The current second-line regimen in Myanmar is 10-14 days of bd PPI + Levofloxacin + Amoxycillin (pill load 80 pills for 10 days, total cost USD3). In this era of evolving drug resistance, we may not want to use quinolones as first line therapy however.

The current third line therapy is Bismuth based quadruple therapy (BQT). This regimen is comprised of Bismuth + PPI + Tetracycline + Tinidazole (pill load 120 pills, total cost USD50)

The proposed study aims to demonstrate that a 10-day course of sequential therapy is not inferior to 14 days of 4 drug concomitant therapy. Assuming a cure rate of 80% for Concomitant 4 drug therapy, and an inferiority bound of 10%, the sample size is 626 (313 patients in each arm). To identify 626 patients, we will need to screen approximately 1250 patients. In this resource-poor setting, diagnosis will be established using monoclonal stool antigen testing (SAT BioMerieux BioNexia). Patients who test positive with SAT will be randomised 1:1 in an open label study to either a 10-day course of sequential therapy or the current first line regimen of concomitant 4 drug therapy. Four weeks after completing therapy, eradication will be confirmed with repeat SAT.

Those patients failing the first line therapy would then receive second line levofloxacin and then tested to confirm eradication. This would determine the efficacy of the country's current second line therapy.

Finally, patients failing first and second line therapy would receive the more involved and expensive third line therapy. Once again, this would determine the efficacy of third line therapy.

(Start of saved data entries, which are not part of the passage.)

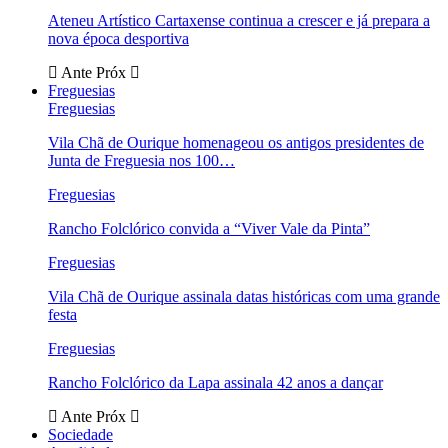
Ateneu Artístico Cartaxense continua a crescer e já prepara a
nova época desportiva
Ante
Próx
Freguesias
Freguesias
Vila Chã de Ourique homenageou os antigos presidentes de
Junta de Freguesia nos 100…
Freguesias
Rancho Folclórico convida a “Viver Vale da Pinta”
Freguesias
Vila Chã de Ourique assinala datas históricas com uma grande
festa
Freguesias
Rancho Folclórico da Lapa assinala 42 anos a dançar
Ante
Próx
Sociedade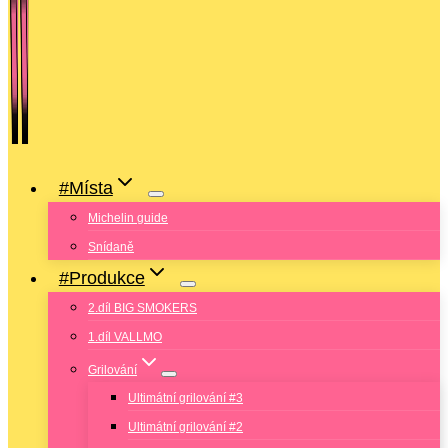
#Místa
Michelin guide
Snídaně
#Produkce
2.díl BIG SMOKERS
1.díl VALLMO
Grilování
Ultimátní grilování #3
Ultimátní grilování #2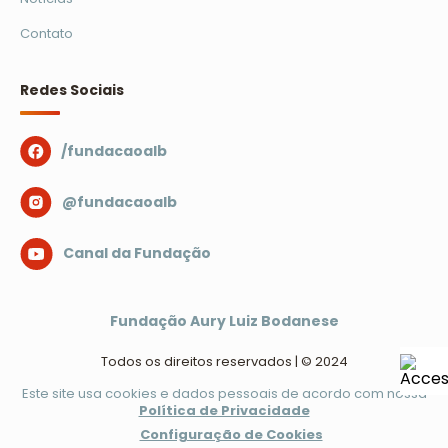
Contato
Redes Sociais
/fundacaoalb
@fundacaoalb
Canal da Fundação
Fundação Aury Luiz Bodanese
Todos os direitos reservados | © 2024
Este site usa cookies e dados pessoais de acordo com nossa
Política de Privacidade
Configuração de Cookies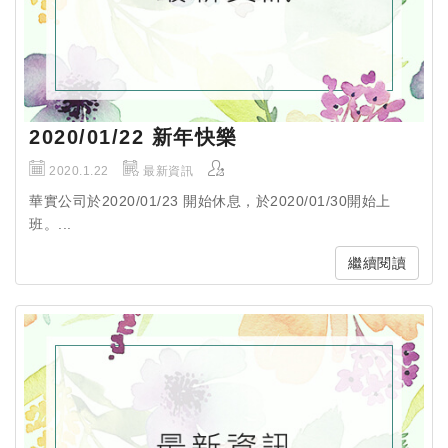
2020/01/22 新年快樂
2020.1.22
最新資訊
華實公司於2020/01/23 開始休息，於2020/01/30開始上
班。...
繼續閱讀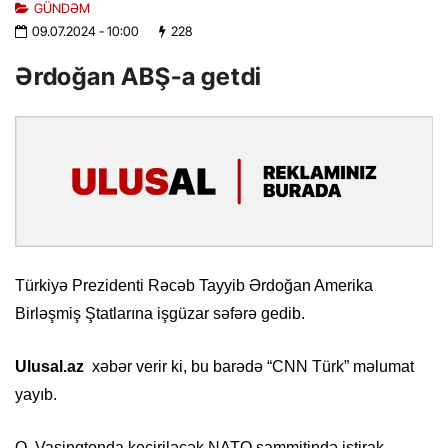
GÜNDƏM
09.07.2024
- 10:00
228
Ərdoğan ABŞ-a getdi
Türkiyə Prezidenti Rəcəb Tayyib Ərdoğan Amerika
Birləşmiş Ştatlarına işgüzar səfərə gedib.
Ulusal.az
xəbər verir ki, bu barədə “CNN Türk” məlumat
yayıb.
O, Vaşinqtonda keçiriləcək NATO sammitində iştirak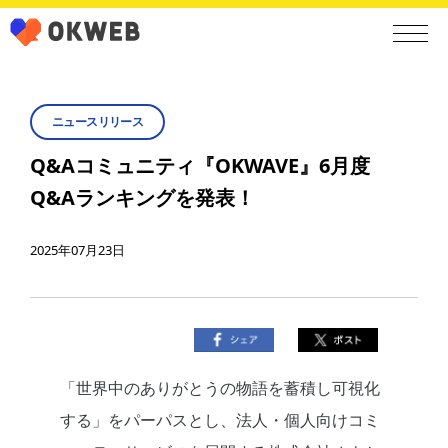
ニュースリリース
Q&Aコミュニティ『OKWAVE』6月度
Q&Aランキングを発表！
2025年07月23日
「世界中のありがとうの物語を蓄積し可視化
する」をパーパスとし、法人・個人向けコミ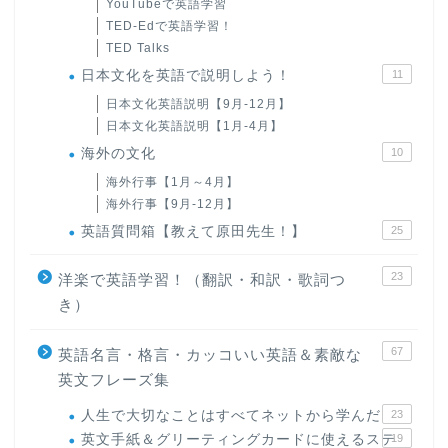
YouTubeで英語学習
TED-Edで英語学習！
TED Talks
日本文化を英語で説明しよう！
11
日本文化英語説明【9月-12月】
日本文化英語説明【1月-4月】
海外の文化
10
海外行事【1月～4月】
海外行事【9月-12月】
英語質問箱【教えて原田先生！】
25
23
洋楽で英語学習！（翻訳・和訳・歌詞つ
き）
67
英語名言・格言・カッコいい英語＆素敵な
英文フレーズ集
人生で大切なことはすべてネットから学んだ
23
英文手紙＆グリーティングカードに使えるステ
19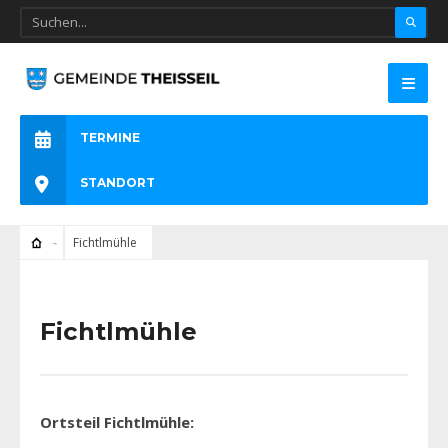
TERMINE
STANDORT
Fichtlmühle
Fichtlmühle
Ortsteil Fichtlmühle: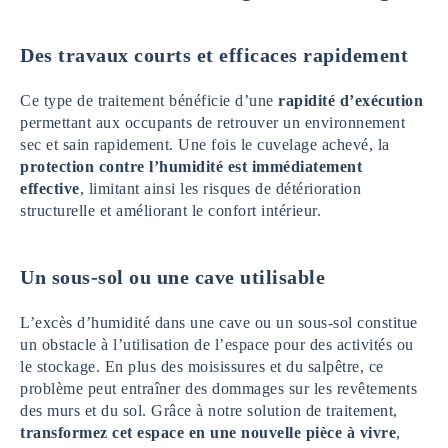
Des travaux courts et efficaces
rapidement
Ce type de traitement bénéficie d’une
rapidité d’exécution
permettant aux occupants de retrouver un environnement
sec et sain rapidement. Une fois le cuvelage achevé, la
protection contre l’humidité est immédiatement
effective
, limitant ainsi les risques de détérioration
structurelle et améliorant le confort intérieur.
Un sous-sol ou une cave utilisable
L’excès d’humidité dans une cave ou un sous-sol constitue
un obstacle à l’utilisation de l’espace pour des activités ou
le stockage. En plus des moisissures et du salpêtre, ce
problème peut entraîner des dommages sur les revêtements
des murs et du sol. Grâce à notre solution de traitement,
transformez cet espace en une nouvelle pièce à vivre
,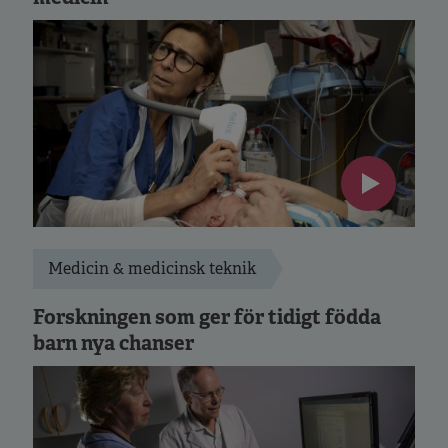
Medicin & medicinsk teknik
Forskningen som ger för tidigt födda
barn nya chanser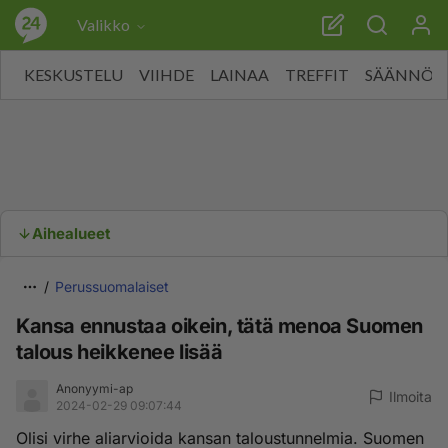
Valikko
KESKUSTELU
VIIHDE
LAINAA
TREFFIT
SÄÄNNÖT
Aihealueet
Perussuomalaiset
Kansa ennustaa oikein, tätä menoa Suomen
talous heikkenee lisää
Anonyymi-ap
Ilmoita
2024-02-29 09:07:44
Olisi virhe aliarvioida kansan taloustunnelmia. Suomen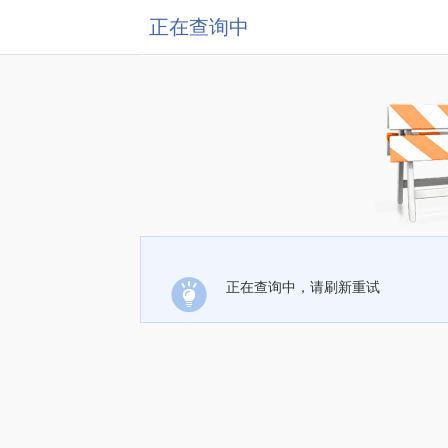
正在查询中
正在查询中，请刷新重试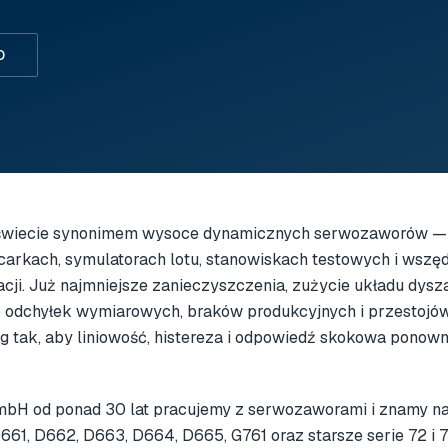
0
 świecie synonimem wysoce dynamicznych serwozaworów —
carkach, symulatorach lotu, stanowiskach testowych i wszę
acji. Już najmniejsze zanieczyszczenia, zużycie układu dysza-
odchyłek wymiarowych, braków produkcyjnych i przestojó
tak, aby liniowość, histereza i odpowiedź skokowa ponown
GmbH od ponad 30 lat pracujemy z serwozaworami i znamy na
61, D662, D663, D664, D665, G761 oraz starsze serie 72 i 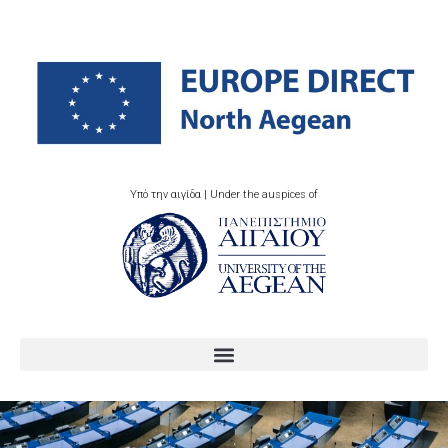
Υπό την αιγίδα | Under the auspices of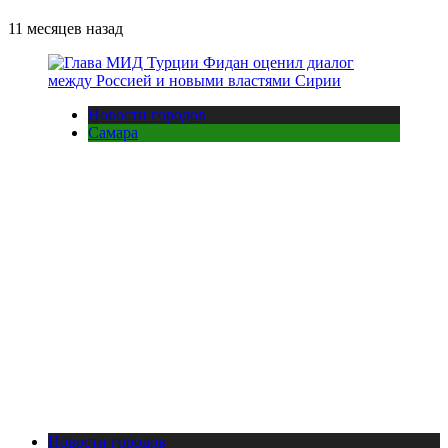
11 месяцев назад
Новости городов
Самара
Новости городов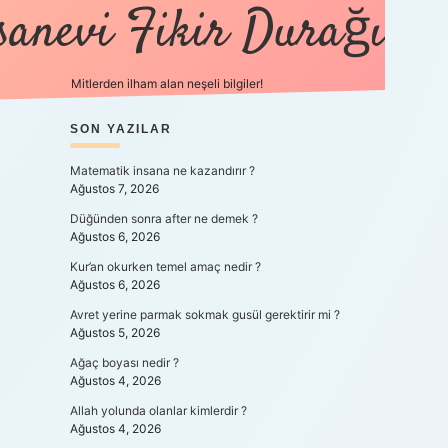
sanevi Fikir Durağı
Mitlerden ilham alan neşeli bilgiler!
SIDEBAR
SON YAZILAR
tulipbet yeni
Matematik insana ne kazandırır ?
Ağustos 7, 2026
Düğünden sonra after ne demek ?
Ağustos 6, 2026
Kur’an okurken temel amaç nedir ?
Ağustos 6, 2026
Avret yerine parmak sokmak gusül gerektirir mi ?
Ağustos 5, 2026
Ağaç boyası nedir ?
Ağustos 4, 2026
Allah yolunda olanlar kimlerdir ?
Ağustos 4, 2026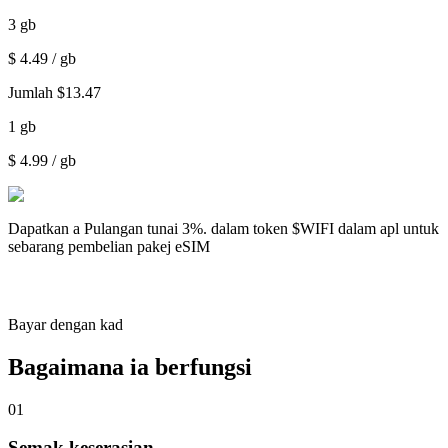
3
gb
$
4.49
/ gb
Jumlah
$
13.47
1
gb
$
4.99
/ gb
Dapatkan a
Pulangan tunai 3%.
dalam token $WIFI dalam apl untuk
sebarang pembelian pakej eSIM
Bayar dengan kad
Bagaimana ia berfungsi
01
Semak keserasian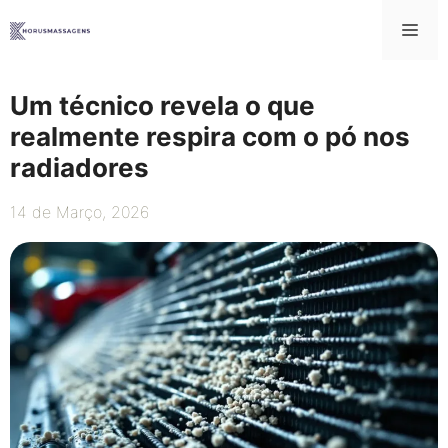
Saltar
Me
para
o
conteúdo
Um técnico revela o que
realmente respira com o pó nos
radiadores
14 de Março, 2026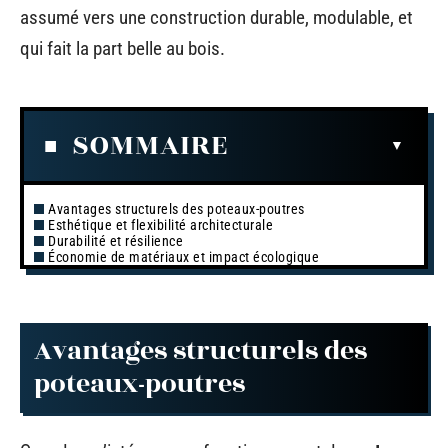
assumé vers une construction durable, modulable, et
qui fait la part belle au bois.
SOMMAIRE
Avantages structurels des poteaux-poutres
Esthétique et flexibilité architecturale
Durabilité et résilience
Économie de matériaux et impact écologique
Avantages structurels des
poteaux-poutres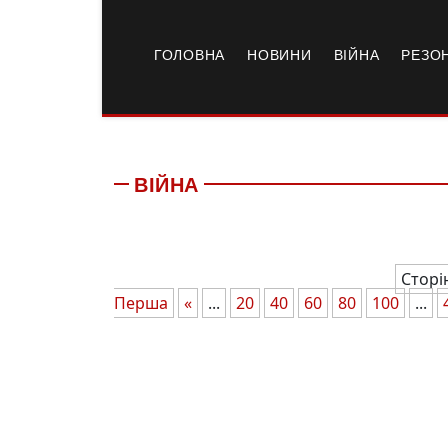
ГОЛОВНА
НОВИНИ
ВІЙНА
РЕЗО
ВІЙНА
Сторі
Перша
«
...
20
40
60
80
100
...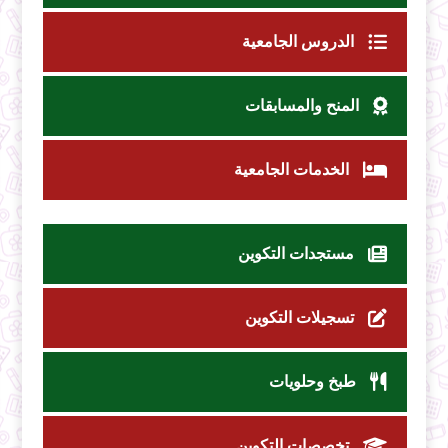
الدروس الجامعية
المنح والمسابقات
الخدمات الجامعية
مستجدات التكوين
تسجيلات التكوين
طبخ وحلويات
تخصصات التكوين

To ensure all participants had their H.pylori infection eradicated, those failing three lines of therapy would be offered endoscopy and culture directed therapy.

The performance of the stool antigen test is affected by the PPI therapy, so the study can't easily enrol patients presenting with acute symptoms who will frequently have already been taking PPI therapy (higher rate of false negatives). Therefore, the study will enrol outpatients about to commence aspirin, NSAIDs or anticoagulants (in whom the risk of GI bleeding is higher) or patients with a personal history of peptic ulcer disease or family history of gastric cancer. These are all indications for H.pylori testing (ACG guidelines 2017 and Maastricht consensus guidelines 2017).

Outputs

1. The prevalence of H.pylori in Yangon, Myanmar

2. Clinical and demographic associations of H.pylori infection in Myanmar

3. Efficacy of

   1. Current first line therapy: 14 days of concomitant PPI + amoxy + clari + metro
   2. Alternative: 10 days of sequential PPI + amoxy + clari + Tinidazole
   3. Current second line therapy: 14 days of PPI + Levo + Amoxy
   4. Current third line therapy: 14 days of Bismuth + PPI + tetracycline + metro (BQT)

4. Acceptability - to patients and staff - of stool antigen testing for H.pylori screening and for confirming eradication.